50,000,000 Elvis Fans Can't be Wrong by Alabama-raised Austin-based Caroline Sallee aka Caroline Says, is the fruit of an ambivalent phase of early adulthood. There are rays of youth beaming through this music, but they never outshine a kind of maturity that betrays the fact that Sallee was just 22 years old when 50 Million was made. Our trek starts with album-opener "Winter Is Cold" which somewhat fittingly shares its title with the 1969 Wendy & Bonnie song of the same name. Bouncy, alternate finger-picking marks a gentle beginning, safely and surely generating momentum while setting up the story through a frank quatrain: "I've never been to the West Coast, I've always heard it's the best though." Sallee then immediately confesses the kind of realization that's a benchmark of setting out into the world alone: "I think it's okay, just not all they say."
That kind of dichotomy is at play throughout 50 Million Elvis Fans Can't be Wrong. Even the album title seems to refer to the contrast between what our elders tell us and the perspectives we form out of our own experiences. There's a vacillation between idealism and realism, and it expresses itself musically in the hairpin turns from gentle folk into brazen experimental flourishes, like on "Funeral Potatoes." The track opens with lilting, somber, Satie-esque piano, but at the halfway point, typical choices of song structure and transition are discarded in favor of a screeching, static-washed loop of violin and feedback that transcends the formality of songcraft, becoming something altogether more daring and collage-like.

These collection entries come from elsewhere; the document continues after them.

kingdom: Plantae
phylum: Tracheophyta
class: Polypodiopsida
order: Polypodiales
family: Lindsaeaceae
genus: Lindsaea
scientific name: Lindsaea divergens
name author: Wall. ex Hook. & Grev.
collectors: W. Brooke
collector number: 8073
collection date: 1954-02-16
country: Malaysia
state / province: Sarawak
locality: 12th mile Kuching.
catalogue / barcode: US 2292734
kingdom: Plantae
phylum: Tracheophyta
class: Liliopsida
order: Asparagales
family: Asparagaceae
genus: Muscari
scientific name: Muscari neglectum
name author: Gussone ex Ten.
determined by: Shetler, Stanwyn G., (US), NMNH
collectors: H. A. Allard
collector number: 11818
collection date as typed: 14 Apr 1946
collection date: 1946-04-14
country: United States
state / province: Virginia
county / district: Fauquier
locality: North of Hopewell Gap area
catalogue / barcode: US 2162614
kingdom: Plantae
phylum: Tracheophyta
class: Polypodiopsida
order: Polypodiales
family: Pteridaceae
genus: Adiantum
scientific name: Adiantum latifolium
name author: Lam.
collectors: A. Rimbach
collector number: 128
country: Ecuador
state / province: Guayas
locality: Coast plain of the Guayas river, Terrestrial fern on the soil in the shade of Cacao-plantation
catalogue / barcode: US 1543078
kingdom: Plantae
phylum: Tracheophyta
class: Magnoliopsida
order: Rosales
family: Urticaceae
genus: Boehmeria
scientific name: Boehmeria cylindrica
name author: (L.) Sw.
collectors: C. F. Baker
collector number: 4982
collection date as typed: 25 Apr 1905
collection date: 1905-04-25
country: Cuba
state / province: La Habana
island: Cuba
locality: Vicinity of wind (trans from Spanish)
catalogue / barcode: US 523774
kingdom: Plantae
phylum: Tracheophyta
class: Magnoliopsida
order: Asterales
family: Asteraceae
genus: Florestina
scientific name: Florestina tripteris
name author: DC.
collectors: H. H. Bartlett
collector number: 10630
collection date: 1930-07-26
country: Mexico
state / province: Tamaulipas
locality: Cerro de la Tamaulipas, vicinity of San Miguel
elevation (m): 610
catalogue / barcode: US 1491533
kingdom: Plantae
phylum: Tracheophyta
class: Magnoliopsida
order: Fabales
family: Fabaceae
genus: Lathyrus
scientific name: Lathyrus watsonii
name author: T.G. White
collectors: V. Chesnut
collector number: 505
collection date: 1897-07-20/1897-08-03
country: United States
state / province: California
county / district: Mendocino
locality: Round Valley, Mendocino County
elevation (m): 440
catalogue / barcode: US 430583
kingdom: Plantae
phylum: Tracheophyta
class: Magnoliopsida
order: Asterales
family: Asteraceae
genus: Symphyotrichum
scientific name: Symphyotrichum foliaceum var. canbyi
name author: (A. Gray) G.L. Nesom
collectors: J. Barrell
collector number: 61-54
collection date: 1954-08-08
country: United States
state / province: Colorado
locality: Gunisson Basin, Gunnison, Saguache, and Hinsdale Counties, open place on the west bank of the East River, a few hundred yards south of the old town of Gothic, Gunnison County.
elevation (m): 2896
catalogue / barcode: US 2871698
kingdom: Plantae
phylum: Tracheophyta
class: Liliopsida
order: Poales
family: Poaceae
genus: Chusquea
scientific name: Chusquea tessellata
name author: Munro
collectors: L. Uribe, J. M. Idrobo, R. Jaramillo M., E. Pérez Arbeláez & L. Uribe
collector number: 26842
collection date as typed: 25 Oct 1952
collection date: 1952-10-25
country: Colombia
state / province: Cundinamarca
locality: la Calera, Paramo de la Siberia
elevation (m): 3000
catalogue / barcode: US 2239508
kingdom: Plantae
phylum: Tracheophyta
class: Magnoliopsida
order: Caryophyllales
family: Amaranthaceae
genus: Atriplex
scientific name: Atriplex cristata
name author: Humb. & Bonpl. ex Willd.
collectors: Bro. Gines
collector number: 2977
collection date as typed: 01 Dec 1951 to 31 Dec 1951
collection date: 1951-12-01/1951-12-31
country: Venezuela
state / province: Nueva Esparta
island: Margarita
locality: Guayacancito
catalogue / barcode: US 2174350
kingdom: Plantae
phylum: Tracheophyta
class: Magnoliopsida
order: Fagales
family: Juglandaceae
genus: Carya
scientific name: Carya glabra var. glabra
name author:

The more band-driven songs on 50 Million recall an early-1990's style of production in the way chorus-twinged electric guitars and tight, papery drumbeats point our mind's eye to the West Coast sunset, like on the mid-album standout "Gravy Days." But what makes these more caffeinated moments special is their constant proximity to gentleness and reflection. Sallee decorates the background of most songs with hushed humming that could stand alone as a minimalist-ambient choral album, and when employed on her songs, elevates the final product to an astral level.